Int J Med Inform ; 167: 104863, 2022 11.
Article in English | MEDLINE | ID: covidwho-2041812
ABSTRACT

PURPOSE:

To assess, validate and compare the predictive performance of models for in-hospital mortality of COVID-19 patients admitted to the intensive care unit (ICU) over two different waves of infections. Our models were built with high-granular Electronic Health Records (EHR) data versus less-granular registry data.

METHODS:

Observational study of all COVID-19 patients admitted to 19 Dutch ICUs participating in both the national quality registry National Intensive Care Evaluation (NICE) and the EHR-based Dutch Data Warehouse (hereafter EHR).

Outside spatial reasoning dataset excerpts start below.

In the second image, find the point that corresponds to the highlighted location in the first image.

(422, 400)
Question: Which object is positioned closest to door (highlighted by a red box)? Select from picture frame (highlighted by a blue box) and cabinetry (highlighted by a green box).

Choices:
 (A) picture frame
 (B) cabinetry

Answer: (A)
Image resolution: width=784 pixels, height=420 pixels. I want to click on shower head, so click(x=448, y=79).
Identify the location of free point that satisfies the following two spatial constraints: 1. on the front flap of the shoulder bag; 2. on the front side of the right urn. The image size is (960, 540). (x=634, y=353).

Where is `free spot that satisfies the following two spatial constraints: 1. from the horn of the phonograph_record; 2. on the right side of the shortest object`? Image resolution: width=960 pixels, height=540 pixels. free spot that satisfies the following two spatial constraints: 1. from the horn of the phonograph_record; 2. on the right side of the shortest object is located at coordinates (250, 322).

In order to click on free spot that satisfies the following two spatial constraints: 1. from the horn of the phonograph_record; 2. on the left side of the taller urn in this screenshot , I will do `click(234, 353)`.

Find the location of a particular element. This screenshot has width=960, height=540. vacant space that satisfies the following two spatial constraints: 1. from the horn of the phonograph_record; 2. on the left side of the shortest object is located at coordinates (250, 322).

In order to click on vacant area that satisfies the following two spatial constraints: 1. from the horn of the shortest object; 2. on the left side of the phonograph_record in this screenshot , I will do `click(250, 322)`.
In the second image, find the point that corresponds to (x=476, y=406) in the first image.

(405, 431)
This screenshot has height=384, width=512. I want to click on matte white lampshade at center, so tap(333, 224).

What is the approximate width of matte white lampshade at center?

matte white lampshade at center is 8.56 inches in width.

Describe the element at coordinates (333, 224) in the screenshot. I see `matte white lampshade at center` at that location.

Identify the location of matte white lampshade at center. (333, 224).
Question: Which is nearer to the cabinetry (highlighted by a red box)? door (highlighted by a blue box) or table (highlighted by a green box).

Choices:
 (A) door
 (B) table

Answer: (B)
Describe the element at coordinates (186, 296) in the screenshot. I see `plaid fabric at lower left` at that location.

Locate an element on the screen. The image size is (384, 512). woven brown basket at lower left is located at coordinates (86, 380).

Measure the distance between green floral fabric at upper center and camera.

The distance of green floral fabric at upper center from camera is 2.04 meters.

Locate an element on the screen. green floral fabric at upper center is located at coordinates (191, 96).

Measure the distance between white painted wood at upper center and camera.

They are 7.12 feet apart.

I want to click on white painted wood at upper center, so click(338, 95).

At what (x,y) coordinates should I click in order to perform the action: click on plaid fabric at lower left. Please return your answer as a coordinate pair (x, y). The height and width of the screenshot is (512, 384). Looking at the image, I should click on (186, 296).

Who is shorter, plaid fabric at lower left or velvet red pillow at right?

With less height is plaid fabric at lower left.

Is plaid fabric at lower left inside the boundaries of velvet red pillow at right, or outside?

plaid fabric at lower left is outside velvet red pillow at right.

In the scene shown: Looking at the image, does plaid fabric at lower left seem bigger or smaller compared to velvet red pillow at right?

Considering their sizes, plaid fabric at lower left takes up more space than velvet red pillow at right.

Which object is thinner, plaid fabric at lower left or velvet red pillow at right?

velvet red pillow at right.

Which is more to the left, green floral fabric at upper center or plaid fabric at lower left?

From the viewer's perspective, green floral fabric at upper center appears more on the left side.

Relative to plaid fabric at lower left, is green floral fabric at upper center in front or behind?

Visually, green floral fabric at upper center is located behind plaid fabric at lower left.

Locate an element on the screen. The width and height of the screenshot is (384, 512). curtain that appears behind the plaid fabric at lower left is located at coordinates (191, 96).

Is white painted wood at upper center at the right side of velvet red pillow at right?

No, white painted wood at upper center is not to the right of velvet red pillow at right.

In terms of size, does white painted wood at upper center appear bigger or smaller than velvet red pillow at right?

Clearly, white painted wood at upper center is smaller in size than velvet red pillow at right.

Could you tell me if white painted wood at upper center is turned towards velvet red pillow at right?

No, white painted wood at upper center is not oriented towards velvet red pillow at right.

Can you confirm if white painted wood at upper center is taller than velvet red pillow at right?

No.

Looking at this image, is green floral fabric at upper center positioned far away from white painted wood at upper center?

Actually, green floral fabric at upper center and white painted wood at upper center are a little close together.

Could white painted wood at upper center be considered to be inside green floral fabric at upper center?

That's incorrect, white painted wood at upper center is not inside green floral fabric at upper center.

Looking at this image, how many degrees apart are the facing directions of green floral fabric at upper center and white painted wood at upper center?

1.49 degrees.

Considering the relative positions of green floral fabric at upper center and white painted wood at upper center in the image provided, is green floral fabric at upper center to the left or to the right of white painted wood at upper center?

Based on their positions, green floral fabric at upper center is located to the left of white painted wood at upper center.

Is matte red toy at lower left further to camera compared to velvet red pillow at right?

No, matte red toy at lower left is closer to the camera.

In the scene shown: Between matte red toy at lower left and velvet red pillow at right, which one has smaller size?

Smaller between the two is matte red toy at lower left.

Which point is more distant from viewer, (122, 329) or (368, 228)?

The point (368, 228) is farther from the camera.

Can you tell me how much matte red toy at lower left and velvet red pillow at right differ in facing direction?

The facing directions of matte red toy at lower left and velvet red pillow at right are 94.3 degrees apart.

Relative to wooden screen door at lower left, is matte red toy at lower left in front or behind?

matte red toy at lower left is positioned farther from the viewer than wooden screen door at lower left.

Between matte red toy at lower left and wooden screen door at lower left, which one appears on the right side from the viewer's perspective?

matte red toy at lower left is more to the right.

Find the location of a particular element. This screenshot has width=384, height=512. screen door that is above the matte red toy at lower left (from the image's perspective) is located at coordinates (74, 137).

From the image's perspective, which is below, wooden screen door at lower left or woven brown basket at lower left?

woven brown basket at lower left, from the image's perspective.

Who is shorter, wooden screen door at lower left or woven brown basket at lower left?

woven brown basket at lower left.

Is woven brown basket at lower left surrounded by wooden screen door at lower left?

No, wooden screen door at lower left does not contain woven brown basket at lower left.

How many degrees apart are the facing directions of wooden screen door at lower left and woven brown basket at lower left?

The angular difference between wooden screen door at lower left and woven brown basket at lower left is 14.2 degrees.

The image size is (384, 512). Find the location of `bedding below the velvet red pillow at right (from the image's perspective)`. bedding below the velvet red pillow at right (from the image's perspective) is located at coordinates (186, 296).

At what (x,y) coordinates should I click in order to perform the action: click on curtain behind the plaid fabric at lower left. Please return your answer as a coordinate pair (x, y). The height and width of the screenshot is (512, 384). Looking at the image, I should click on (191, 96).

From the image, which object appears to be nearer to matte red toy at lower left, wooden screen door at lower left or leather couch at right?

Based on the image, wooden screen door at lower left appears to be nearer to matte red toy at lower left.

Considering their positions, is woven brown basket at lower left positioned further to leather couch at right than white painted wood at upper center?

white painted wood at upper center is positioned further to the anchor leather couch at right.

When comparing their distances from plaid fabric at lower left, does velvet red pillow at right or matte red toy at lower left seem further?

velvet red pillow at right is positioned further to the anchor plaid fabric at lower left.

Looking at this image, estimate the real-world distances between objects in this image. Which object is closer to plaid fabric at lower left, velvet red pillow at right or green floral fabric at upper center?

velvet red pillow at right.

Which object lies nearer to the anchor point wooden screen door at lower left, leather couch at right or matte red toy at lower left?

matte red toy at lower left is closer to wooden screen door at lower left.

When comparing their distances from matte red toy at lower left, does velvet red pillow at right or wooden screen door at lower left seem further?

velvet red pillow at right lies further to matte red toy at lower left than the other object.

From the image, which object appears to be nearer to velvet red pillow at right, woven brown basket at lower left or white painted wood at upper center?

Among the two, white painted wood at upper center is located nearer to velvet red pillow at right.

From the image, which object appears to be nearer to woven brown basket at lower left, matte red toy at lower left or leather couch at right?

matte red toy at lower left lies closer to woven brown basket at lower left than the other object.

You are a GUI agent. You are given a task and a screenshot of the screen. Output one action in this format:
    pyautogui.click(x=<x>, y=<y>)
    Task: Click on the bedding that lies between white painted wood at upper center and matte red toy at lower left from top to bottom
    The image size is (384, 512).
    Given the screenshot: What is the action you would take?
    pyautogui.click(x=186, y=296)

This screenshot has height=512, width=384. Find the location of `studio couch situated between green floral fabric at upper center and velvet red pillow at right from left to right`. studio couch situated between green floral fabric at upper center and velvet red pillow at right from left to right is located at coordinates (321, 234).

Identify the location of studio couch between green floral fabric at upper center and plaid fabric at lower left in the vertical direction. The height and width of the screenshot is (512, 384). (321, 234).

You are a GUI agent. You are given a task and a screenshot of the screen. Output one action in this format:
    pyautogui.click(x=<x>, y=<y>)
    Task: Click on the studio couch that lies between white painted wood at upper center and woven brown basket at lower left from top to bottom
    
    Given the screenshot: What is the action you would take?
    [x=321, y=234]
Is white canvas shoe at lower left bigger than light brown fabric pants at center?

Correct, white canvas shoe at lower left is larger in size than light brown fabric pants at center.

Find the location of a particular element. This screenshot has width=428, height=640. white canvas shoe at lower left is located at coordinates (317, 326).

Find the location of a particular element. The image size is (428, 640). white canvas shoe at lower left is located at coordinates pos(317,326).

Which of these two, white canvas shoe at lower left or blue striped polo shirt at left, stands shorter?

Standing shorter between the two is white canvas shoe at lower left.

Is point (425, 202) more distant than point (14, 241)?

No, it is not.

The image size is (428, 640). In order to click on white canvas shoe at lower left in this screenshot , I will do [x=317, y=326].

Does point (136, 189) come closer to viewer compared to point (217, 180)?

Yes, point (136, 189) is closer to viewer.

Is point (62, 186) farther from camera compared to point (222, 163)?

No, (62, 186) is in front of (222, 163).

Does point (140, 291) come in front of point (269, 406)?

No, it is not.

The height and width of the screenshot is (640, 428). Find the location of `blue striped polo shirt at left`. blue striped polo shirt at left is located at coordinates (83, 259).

Multiple models were developed on data from the first 24 h of ICU admissions from February to June 2020 (first COVID-19 wave) and validated on prospective patients admitted to the same ICUs between July and December 2020 (second COVID-19 wave). We assessed model discrimination, calibration, and the degree of relatedness between development and validation population. Coefficients were used to identify relevant risk factors.

RESULTS:

A total of 1533 patients from the EHR and 1563 from the registry were included. With high granular EHR data, the average AUROC was 0.69 (standard deviation of 0.05) for the internal validation, and the AUROC was 0.75 for the temporal validation. The registry model achieved an average AUROC of 0.76 (standard deviation of 0.05) in the internal validation and 0.77 in the temporal validation. In the EHR data, age, and respiratory-system related variables were the most important risk factors identified. In the NICE registry data, age and chronic respiratory insufficiency were the most important risk factors.

CONCLUSION:

In our study, prognostic models built on less-granular but readily-available registry data had similar performance to models built on high-granular EHR data and showed similar transportability to a prospective COVID-19 population. Future research is needed to verify whether this finding can be confirmed for upcoming waves.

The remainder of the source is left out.